About Painted Dogs
Painted dogs (also known as painted wolves or African wild dogs) are one of Africa’s most enigmatic yet threatened predators. They are neither dog nor wolf but a canid in a separate genus called Lycaon – a very distant cousin to our domestic pooches.
They live in packs of up to fifty adults, and can be as small as just two. The packs are led by an alpha female, who is their supreme leader and effective commander, as well as their caring mother.
Their reputation for being Africa’s most efficient predator is well deserved, and it is generally accepted that 80% of their hunts result in success. Yet unlike other predators, their kills are precise and efficient, resulting in a quick death for their unfortunate victims.
But it is not so much their hunting skills that enthral us. Their dedication to each other’s well-being and an illimitable care for their pups, demonstrates a powerful family bond where they compete with each other through submission, rather than aggression. When we watch them play with each other, we as humans find it hard to describe their interactions without resorting to the word love.
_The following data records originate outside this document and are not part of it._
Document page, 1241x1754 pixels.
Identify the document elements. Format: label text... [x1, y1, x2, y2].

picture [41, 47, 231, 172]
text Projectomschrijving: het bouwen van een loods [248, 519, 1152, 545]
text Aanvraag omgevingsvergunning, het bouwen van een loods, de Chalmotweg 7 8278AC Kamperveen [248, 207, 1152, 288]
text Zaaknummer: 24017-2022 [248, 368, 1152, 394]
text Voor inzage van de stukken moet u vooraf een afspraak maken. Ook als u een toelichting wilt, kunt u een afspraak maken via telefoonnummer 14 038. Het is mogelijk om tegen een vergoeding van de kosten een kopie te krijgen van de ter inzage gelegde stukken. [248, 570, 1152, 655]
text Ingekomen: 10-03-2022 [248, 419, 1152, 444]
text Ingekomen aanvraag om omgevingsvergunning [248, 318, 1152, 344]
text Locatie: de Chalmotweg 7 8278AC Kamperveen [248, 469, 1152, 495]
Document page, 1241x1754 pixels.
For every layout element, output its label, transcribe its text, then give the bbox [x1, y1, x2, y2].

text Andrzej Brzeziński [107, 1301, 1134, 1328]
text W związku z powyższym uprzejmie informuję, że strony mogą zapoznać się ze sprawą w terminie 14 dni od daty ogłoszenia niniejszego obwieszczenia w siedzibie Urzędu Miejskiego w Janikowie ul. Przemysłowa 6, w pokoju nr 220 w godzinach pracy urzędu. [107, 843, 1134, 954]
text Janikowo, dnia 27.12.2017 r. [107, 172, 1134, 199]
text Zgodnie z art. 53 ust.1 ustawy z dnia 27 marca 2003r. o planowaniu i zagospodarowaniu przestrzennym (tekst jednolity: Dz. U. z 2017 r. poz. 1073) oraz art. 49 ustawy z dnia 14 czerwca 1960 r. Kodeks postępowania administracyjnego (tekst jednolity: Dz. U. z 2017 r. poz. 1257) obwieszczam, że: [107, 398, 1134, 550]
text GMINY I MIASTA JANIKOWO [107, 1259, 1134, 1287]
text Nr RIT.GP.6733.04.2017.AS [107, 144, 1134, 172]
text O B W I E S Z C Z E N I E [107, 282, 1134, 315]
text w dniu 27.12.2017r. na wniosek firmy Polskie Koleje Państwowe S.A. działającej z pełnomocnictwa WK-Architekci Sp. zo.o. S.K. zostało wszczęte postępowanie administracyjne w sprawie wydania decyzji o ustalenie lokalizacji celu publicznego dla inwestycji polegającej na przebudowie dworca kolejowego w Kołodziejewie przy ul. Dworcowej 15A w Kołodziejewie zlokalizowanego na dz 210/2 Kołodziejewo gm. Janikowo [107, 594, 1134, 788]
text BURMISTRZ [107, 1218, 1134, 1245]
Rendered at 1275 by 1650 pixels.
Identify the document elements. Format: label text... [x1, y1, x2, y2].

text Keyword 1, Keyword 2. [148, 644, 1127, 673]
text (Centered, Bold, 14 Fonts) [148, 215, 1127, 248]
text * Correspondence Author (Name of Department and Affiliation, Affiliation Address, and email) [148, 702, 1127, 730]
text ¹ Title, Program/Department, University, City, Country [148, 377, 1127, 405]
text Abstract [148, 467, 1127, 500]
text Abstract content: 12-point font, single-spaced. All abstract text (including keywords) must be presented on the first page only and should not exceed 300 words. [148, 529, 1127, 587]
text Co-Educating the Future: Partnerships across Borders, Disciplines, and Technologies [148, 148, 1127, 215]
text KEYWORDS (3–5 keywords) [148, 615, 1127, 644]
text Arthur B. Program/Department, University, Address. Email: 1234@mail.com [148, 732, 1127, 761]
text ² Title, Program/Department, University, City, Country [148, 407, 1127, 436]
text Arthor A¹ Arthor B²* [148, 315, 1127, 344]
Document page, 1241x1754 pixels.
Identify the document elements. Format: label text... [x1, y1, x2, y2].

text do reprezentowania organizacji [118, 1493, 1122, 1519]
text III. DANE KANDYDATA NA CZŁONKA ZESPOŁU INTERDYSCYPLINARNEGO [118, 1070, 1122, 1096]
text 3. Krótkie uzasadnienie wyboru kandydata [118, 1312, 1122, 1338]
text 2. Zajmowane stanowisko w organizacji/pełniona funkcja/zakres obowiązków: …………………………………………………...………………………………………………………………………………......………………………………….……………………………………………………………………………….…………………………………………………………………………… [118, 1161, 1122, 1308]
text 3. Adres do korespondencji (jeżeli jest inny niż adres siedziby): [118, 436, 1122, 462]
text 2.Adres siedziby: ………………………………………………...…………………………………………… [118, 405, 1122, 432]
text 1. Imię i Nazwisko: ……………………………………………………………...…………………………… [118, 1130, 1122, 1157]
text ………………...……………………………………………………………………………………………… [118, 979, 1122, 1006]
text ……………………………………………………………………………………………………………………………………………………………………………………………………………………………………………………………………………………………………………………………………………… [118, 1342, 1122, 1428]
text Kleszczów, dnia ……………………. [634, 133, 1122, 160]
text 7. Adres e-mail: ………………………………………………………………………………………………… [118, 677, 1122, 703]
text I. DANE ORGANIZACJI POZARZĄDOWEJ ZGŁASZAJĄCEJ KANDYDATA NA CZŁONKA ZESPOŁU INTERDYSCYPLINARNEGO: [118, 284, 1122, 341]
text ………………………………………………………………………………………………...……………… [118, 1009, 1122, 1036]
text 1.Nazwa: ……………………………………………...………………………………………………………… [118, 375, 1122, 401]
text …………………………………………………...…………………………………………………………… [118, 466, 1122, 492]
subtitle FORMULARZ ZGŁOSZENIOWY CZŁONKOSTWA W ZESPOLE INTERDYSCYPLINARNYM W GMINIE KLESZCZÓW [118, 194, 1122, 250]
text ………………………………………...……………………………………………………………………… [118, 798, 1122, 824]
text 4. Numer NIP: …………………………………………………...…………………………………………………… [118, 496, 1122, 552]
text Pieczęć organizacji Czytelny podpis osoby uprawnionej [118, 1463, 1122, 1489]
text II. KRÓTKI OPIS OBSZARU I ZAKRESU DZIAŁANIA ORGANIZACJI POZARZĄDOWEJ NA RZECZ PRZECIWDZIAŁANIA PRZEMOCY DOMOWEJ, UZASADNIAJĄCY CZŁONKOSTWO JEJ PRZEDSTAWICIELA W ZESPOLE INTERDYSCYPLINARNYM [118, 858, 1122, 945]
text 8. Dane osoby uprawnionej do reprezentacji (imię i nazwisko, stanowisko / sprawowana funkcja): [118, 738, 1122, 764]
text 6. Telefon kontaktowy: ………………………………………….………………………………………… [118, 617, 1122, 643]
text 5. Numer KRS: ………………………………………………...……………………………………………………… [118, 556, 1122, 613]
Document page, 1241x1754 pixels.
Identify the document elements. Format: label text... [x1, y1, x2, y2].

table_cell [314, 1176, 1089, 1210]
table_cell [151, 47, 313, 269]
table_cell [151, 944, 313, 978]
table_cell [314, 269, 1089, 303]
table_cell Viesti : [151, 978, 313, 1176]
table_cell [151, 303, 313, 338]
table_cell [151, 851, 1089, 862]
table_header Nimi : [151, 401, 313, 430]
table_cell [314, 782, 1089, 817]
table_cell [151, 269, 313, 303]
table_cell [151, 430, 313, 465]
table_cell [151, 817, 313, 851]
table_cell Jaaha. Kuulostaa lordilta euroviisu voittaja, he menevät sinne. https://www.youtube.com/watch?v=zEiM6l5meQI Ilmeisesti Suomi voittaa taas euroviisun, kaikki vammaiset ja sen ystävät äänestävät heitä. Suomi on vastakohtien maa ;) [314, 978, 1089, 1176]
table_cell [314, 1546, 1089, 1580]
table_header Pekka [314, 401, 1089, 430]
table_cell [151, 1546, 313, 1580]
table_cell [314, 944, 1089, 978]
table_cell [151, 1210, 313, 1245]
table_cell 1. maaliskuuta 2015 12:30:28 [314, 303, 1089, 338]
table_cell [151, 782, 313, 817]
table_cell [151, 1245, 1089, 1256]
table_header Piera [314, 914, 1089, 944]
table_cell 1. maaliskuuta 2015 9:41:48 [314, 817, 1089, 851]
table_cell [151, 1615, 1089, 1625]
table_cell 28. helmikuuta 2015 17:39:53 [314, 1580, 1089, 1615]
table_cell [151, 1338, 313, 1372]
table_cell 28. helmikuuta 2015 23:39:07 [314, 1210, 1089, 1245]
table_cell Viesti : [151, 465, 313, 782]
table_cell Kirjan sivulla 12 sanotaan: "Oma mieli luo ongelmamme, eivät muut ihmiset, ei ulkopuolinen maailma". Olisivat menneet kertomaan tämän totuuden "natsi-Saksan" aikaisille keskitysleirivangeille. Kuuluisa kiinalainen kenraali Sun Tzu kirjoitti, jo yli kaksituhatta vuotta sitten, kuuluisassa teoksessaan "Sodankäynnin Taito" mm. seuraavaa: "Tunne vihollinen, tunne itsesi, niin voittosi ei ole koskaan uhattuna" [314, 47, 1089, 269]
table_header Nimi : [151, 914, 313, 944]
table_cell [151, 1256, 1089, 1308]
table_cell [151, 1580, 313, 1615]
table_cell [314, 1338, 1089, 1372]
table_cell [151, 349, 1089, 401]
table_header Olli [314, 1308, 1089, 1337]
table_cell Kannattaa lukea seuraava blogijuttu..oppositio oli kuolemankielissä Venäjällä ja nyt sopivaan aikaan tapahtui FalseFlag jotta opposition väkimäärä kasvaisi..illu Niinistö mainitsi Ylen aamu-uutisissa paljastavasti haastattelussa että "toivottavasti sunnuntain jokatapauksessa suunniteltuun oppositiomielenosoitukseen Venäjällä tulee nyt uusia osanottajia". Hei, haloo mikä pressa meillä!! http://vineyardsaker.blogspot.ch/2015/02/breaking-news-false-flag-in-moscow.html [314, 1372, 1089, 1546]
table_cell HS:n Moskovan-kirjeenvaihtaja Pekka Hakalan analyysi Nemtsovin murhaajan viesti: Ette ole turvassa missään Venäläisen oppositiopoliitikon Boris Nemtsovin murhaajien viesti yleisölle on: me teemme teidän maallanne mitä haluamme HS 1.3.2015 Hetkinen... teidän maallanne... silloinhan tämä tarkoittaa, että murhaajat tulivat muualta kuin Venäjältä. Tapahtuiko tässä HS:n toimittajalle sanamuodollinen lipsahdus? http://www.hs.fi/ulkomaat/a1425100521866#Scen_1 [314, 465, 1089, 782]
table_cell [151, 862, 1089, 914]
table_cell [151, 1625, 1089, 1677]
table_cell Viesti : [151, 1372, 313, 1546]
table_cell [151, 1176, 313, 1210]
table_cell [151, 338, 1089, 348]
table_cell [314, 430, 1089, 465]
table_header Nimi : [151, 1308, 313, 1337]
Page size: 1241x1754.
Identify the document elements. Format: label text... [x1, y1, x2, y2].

Yet their recent history has been unkind and tragic. A century ago, half a million individuals roamed the wide plains of Africa, but newly arrived colonialists degraded them to vermin and pursued a slaughter, actively encouraged by the authorities, which reduced their numbers to around 6,500 today.
While the rewards for killing painted dogs were ended in the 1970s and more recently they have become a protected species, their desperate plight continues as they succumb to painful deaths caused by snares, road kills and diseases caught off our domestic dogs.
What is more, so few outside Africa know that this incredible animal exists and most that do, don’t care. In the race to extinction they are winning; a race they never wanted to enter.
To ensure their survival, the job is twofold. First, raise their awareness globally and second, support those incredible organisation in the field working hard to save the painted wolves and support the communities around.
Together, through our support and clever initiatives, we can save the painted dog.